Im Schatten des Schachkongresses. Partien aus den Wiener Schachturnieren (1943).
Kommentar zum Erbschafts- und Schenkungssteuergesetz samt Erbschaftssteueräquivalentgesetz (2. Aufl. 1975)
Gebührengesetz (1985).
Kapitalverkehrssteuergesetz (1992).
Grunderwerbsteuergesetz. GrEStG 1987 mit einer ausführlichen Kommentierung der GrEStG-Nov BGBl 1994/682 Nach d. Stand vom 1. 1. 1996 (1996).
Finanzstrafgesetz (1997)

Quellen und Literatur:

Aktenbestand der Ehrenzeichenkanzlei der Österreichischen Präsidentschaftskanzlei (Kabinettsdirektor i.
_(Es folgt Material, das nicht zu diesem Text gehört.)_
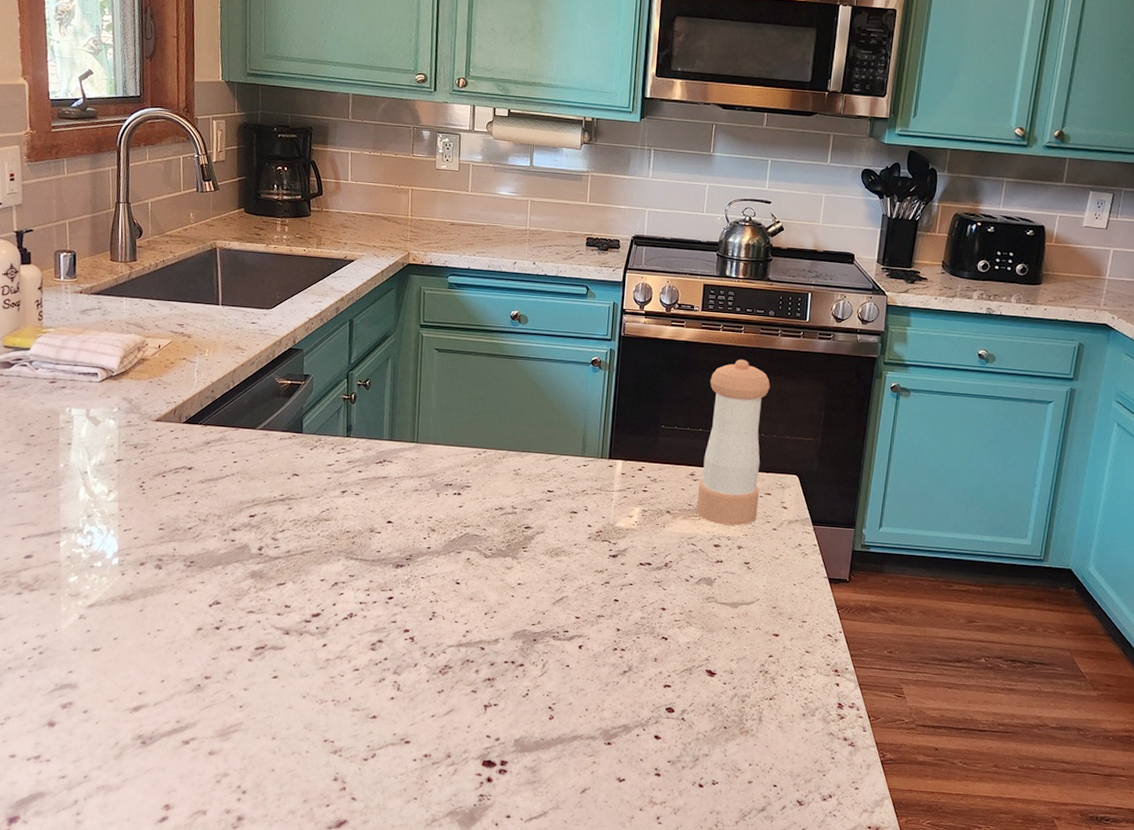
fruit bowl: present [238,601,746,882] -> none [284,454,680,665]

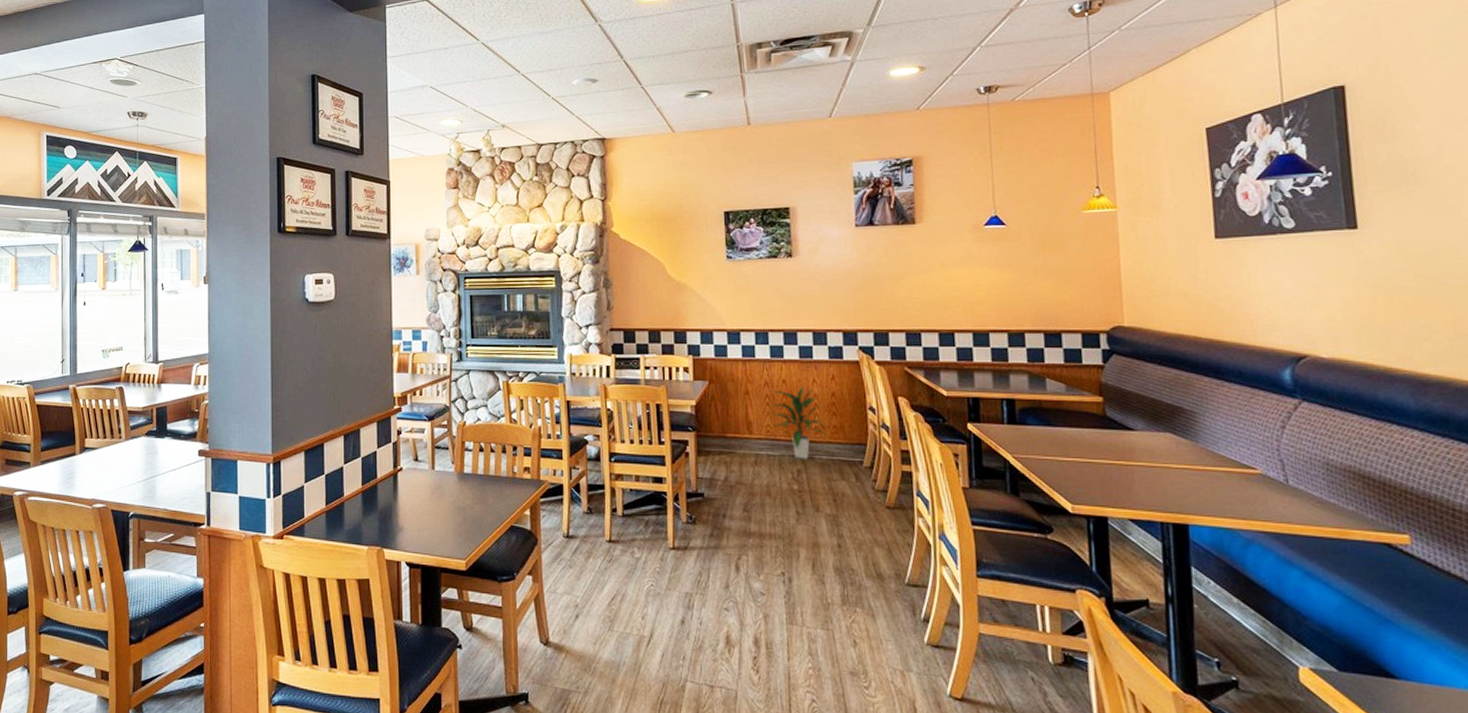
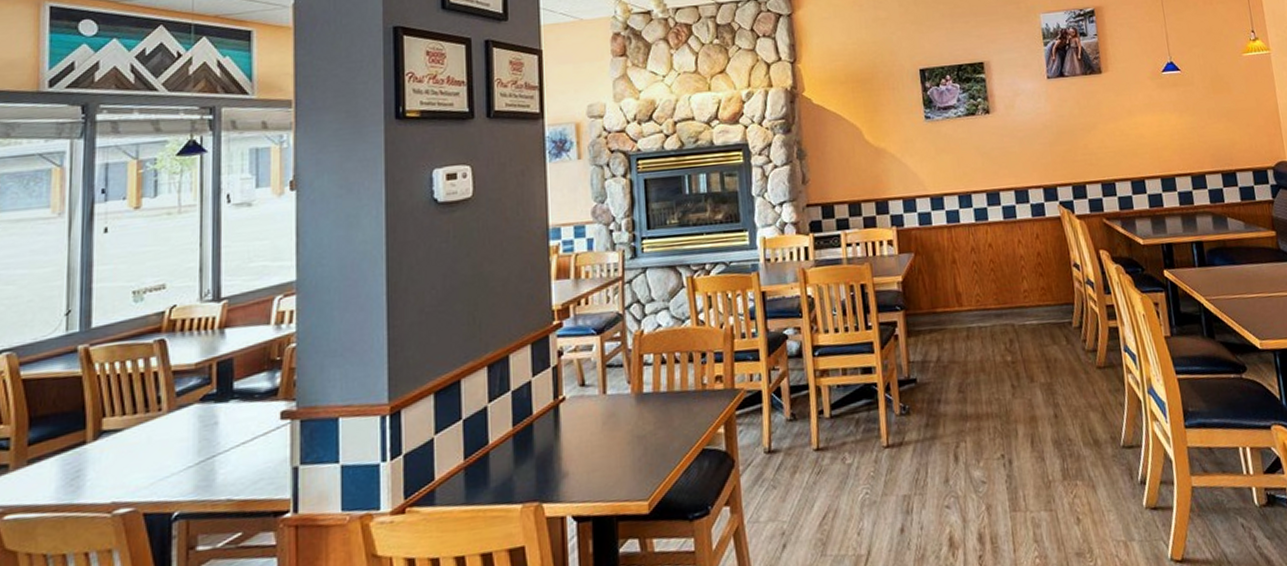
indoor plant: present [772,385,827,459] -> none [980,247,1036,328]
R. Heinz Hafner Am, Mitteilung 3-10. 2024).
Verbindungsarchiv Austria Wien (Richard Huka, 27. 1. 2017).
Schönner, Hannes (AW): Auf, mit Gott zur Mannestat! Die Geschichte der K. Ö. St. V. Austria-Wien. Festschrift anläßlich des 125. Stiftungsfestes. Sommersemester 2001. Kommentierte Darstellung im Spiegel historischer Quellen. Klosterneuburg 2001, 131 und 153.